SUBJECT: Ph.D. Proposal Presentation
BY: Brian Fronk
TIME: Tuesday, August 27, 2013, 1:00 p.m.
PLACE: Love Building, 210
TITLE: Coupled Heat and Mass Transfer During Condensation of High Temperature Glide Zeotropic Mixtures in Small Channels
COMMITTEE: Dr. Srinivas Garimella, Chair (ME)
Dr. S. Mostafa Ghiaasiaan (ME)
Dr. Yogendra Joshi (ME)
Dr. Tom Fuller (ChBE)
Dr. Krista Walton (ChBE)


Zeotropic mixtures exhibit a temperature glide between the dew and bubble points during condensation. This glide has the potential to increase system efficiency when matched to the thermal sink in power generation, chemical processing, heating and cooling systems. Further improvements in energy efficiency can be realized by designing heat transfer components with mini- and microchannels. However, it has been shown that the concentration gradients arising from the changing composition of the vapor and liquid phases during condensation introduce additional mass transfer resistances, degrading the overall heat transfer. Furthermore, the coupled heat and mass transfer of mixtures at the mini- and microscale is not well understood.

Thus, experiments will be conducted with ammonia/water (NH3/H2O) mixtures at varying ammonia concentration (80-100%), which typically exhibit very high temperature glides of 50 to 95 K, mass flux (50 ≤ G ≤ 200 kg m-2 s-1) and tube diameter (0.98 ≤ D ≤ 2.16 mm). A technique for calculating condensation heat duty for discrete increments of quality within the two-phase region will be developed.
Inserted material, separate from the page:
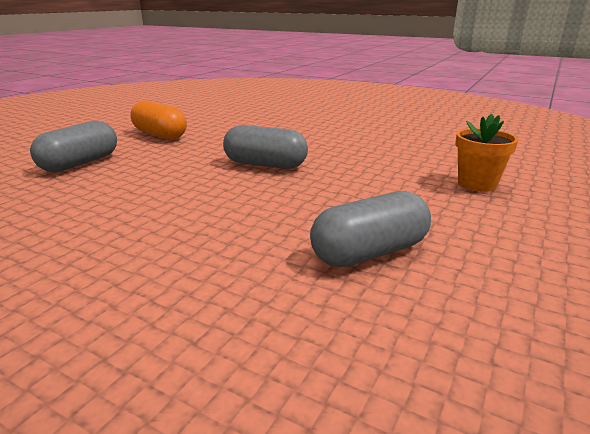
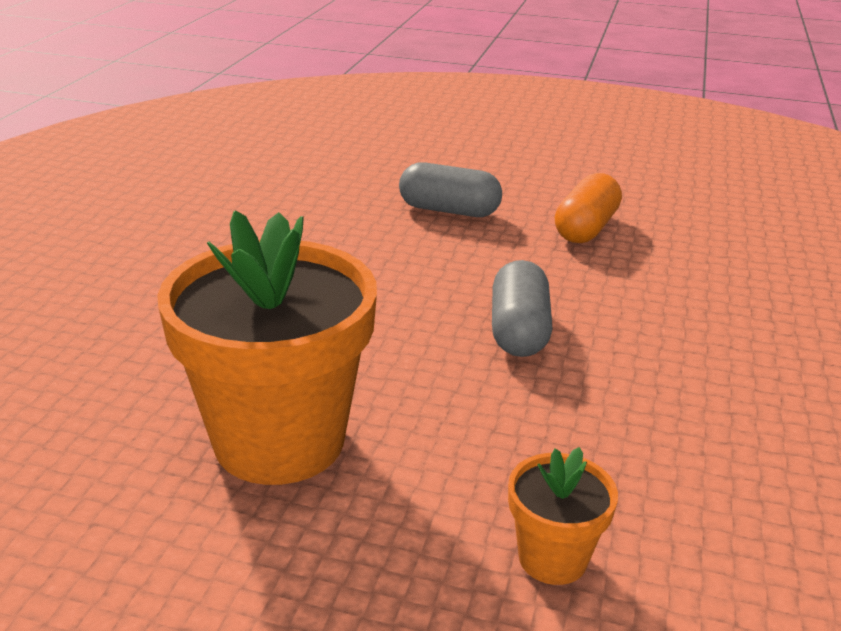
camera: 75 degrees right, 5 degrees up
(369, 252) = (279, 440): grey capsule -> orange flower pot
In addition, the proposed work will quantify the local liquid film heat transfer coefficient by accounting for mass transfer through a film model approach. This will allow the relative dominance of the vapor and liquid heat and mass transfer resistances to be quantified. The proposed approach represents a departure from the work in literature, where the combined heat and mass transfer resistances from experiments are generally aggregated into an “apparent” heat transfer coefficient. By isolating the heat transfer resistance of the liquid phase, the results can be compared with those for single-constituent fluids and corresponding models for condensation in small channels. This will enable the development of a more general predictive method that is valid for both single and multi-constituent fluids with varying properties. The results of the study will guide the design of highly efficient, compact heat transfer equipment.